Data records

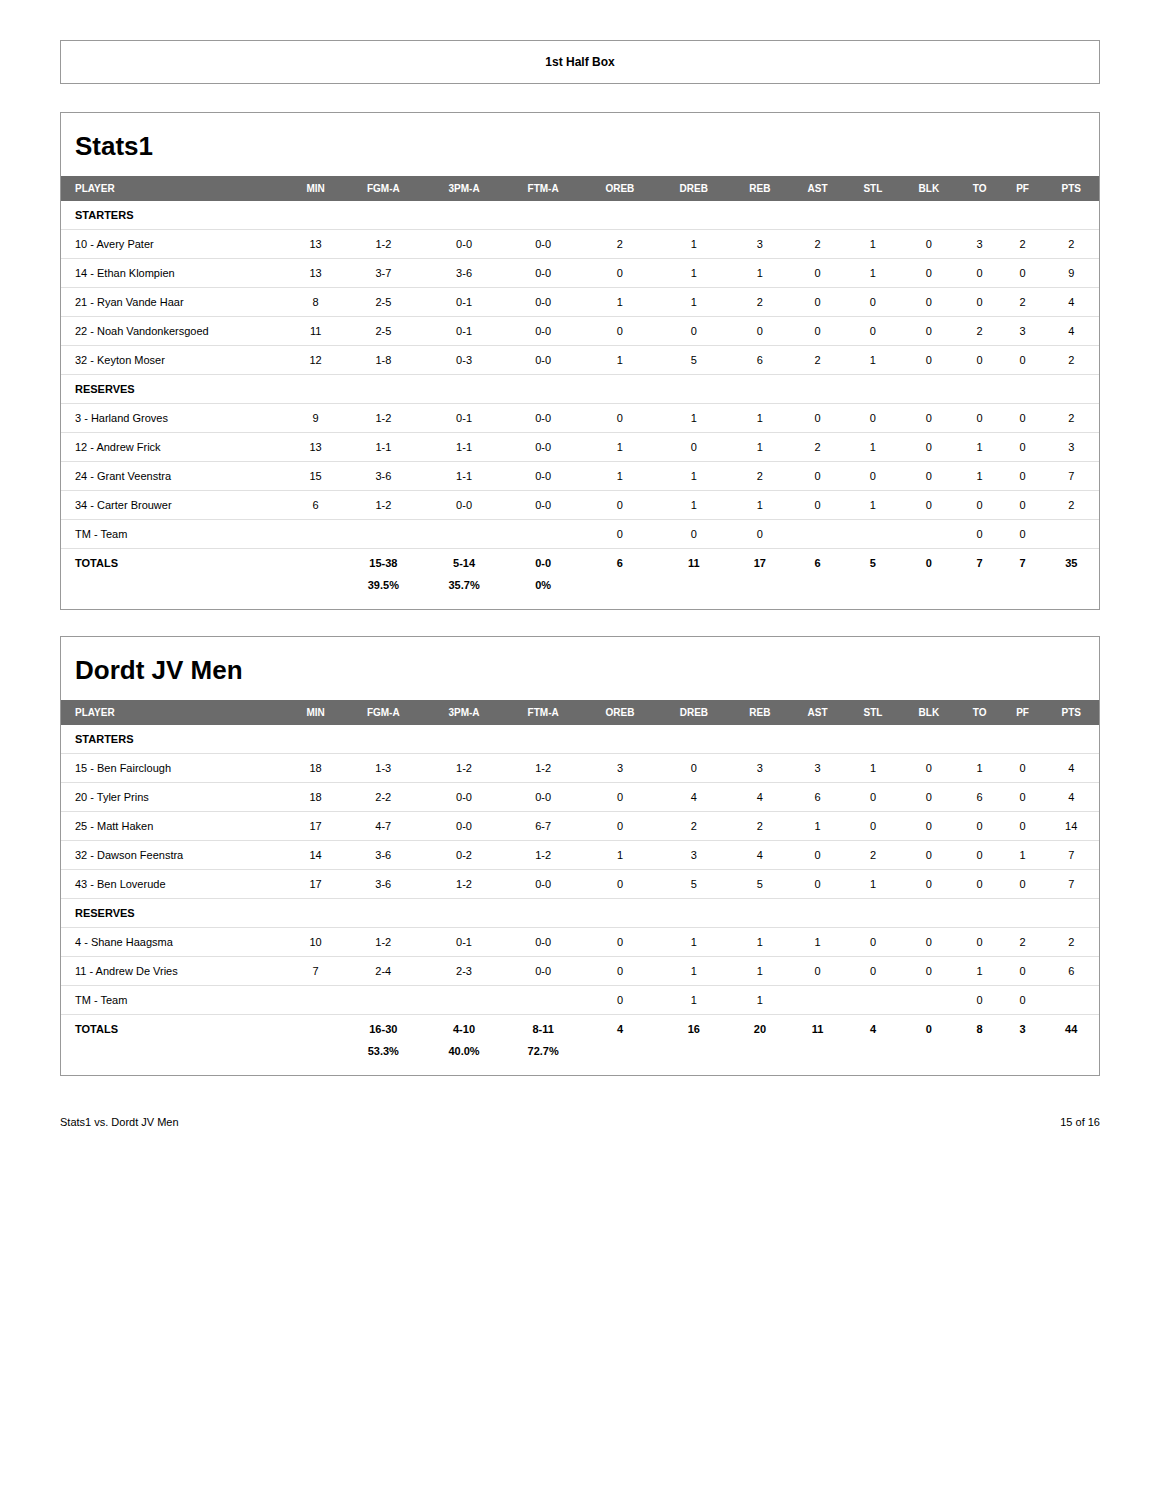1st Half Box
Stats1
| PLAYER | MIN | FGM-A | 3PM-A | FTM-A | OREB | DREB | REB | AST | STL | BLK | TO | PF | PTS |
| --- | --- | --- | --- | --- | --- | --- | --- | --- | --- | --- | --- | --- | --- |
| STARTERS |
| 10 - Avery Pater | 13 | 1-2 | 0-0 | 0-0 | 2 | 1 | 3 | 2 | 1 | 0 | 3 | 2 | 2 |
| 14 - Ethan Klompien | 13 | 3-7 | 3-6 | 0-0 | 0 | 1 | 1 | 0 | 1 | 0 | 0 | 0 | 9 |
| 21 - Ryan Vande Haar | 8 | 2-5 | 0-1 | 0-0 | 1 | 1 | 2 | 0 | 0 | 0 | 0 | 2 | 4 |
| 22 - Noah Vandonkersgoed | 11 | 2-5 | 0-1 | 0-0 | 0 | 0 | 0 | 0 | 0 | 0 | 2 | 3 | 4 |
| 32 - Keyton Moser | 12 | 1-8 | 0-3 | 0-0 | 1 | 5 | 6 | 2 | 1 | 0 | 0 | 0 | 2 |
| RESERVES |
| 3 - Harland Groves | 9 | 1-2 | 0-1 | 0-0 | 0 | 1 | 1 | 0 | 0 | 0 | 0 | 0 | 2 |
| 12 - Andrew Frick | 13 | 1-1 | 1-1 | 0-0 | 1 | 0 | 1 | 2 | 1 | 0 | 1 | 0 | 3 |
| 24 - Grant Veenstra | 15 | 3-6 | 1-1 | 0-0 | 1 | 1 | 2 | 0 | 0 | 0 | 1 | 0 | 7 |
| 34 - Carter Brouwer | 6 | 1-2 | 0-0 | 0-0 | 0 | 1 | 1 | 0 | 1 | 0 | 0 | 0 | 2 |
| TM - Team | | | | | 0 | 0 | 0 | | | | 0 | 0 | |
| TOTALS | | 15-38 | 5-14 | 0-0 | 6 | 11 | 17 | 6 | 5 | 0 | 7 | 7 | 35 |
| | | 39.5% | 35.7% | 0% | | | | | | | | | |
Dordt JV Men
| PLAYER | MIN | FGM-A | 3PM-A | FTM-A | OREB | DREB | REB | AST | STL | BLK | TO | PF | PTS |
| --- | --- | --- | --- | --- | --- | --- | --- | --- | --- | --- | --- | --- | --- |
| STARTERS |
| 15 - Ben Fairclough | 18 | 1-3 | 1-2 | 1-2 | 3 | 0 | 3 | 3 | 1 | 0 | 1 | 0 | 4 |
| 20 - Tyler Prins | 18 | 2-2 | 0-0 | 0-0 | 0 | 4 | 4 | 6 | 0 | 0 | 6 | 0 | 4 |
| 25 - Matt Haken | 17 | 4-7 | 0-0 | 6-7 | 0 | 2 | 2 | 1 | 0 | 0 | 0 | 0 | 14 |
| 32 - Dawson Feenstra | 14 | 3-6 | 0-2 | 1-2 | 1 | 3 | 4 | 0 | 2 | 0 | 0 | 1 | 7 |
| 43 - Ben Loverude | 17 | 3-6 | 1-2 | 0-0 | 0 | 5 | 5 | 0 | 1 | 0 | 0 | 0 | 7 |
| RESERVES |
| 4 - Shane Haagsma | 10 | 1-2 | 0-1 | 0-0 | 0 | 1 | 1 | 1 | 0 | 0 | 0 | 2 | 2 |
| 11 - Andrew De Vries | 7 | 2-4 | 2-3 | 0-0 | 0 | 1 | 1 | 0 | 0 | 0 | 1 | 0 | 6 |
| TM - Team | | | | | 0 | 1 | 1 | | | | 0 | 0 | |
| TOTALS | | 16-30 | 4-10 | 8-11 | 4 | 16 | 20 | 11 | 4 | 0 | 8 | 3 | 44 |
| | | 53.3% | 40.0% | 72.7% | | | | | | | | | |
Stats1 vs. Dordt JV Men 15 of 16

WHAT TO PRODUCE: Each line from the one containing "0 | 0 | 0 | 14 |" to the end of the entries above should be copied exactly, and no other line.

RESPONSE:
| 25 - Matt Haken | 17 | 4-7 | 0-0 | 6-7 | 0 | 2 | 2 | 1 | 0 | 0 | 0 | 0 | 14 |
| 32 - Dawson Feenstra | 14 | 3-6 | 0-2 | 1-2 | 1 | 3 | 4 | 0 | 2 | 0 | 0 | 1 | 7 |
| 43 - Ben Loverude | 17 | 3-6 | 1-2 | 0-0 | 0 | 5 | 5 | 0 | 1 | 0 | 0 | 0 | 7 |
| RESERVES |
| 4 - Shane Haagsma | 10 | 1-2 | 0-1 | 0-0 | 0 | 1 | 1 | 1 | 0 | 0 | 0 | 2 | 2 |
| 11 - Andrew De Vries | 7 | 2-4 | 2-3 | 0-0 | 0 | 1 | 1 | 0 | 0 | 0 | 1 | 0 | 6 |
| TM - Team | | | | | 0 | 1 | 1 | | | | 0 | 0 | |
| TOTALS | | 16-30 | 4-10 | 8-11 | 4 | 16 | 20 | 11 | 4 | 0 | 8 | 3 | 44 |
| | | 53.3% | 40.0% | 72.7% | | | | | | | | | |
Stats1 vs. Dordt JV Men 15 of 16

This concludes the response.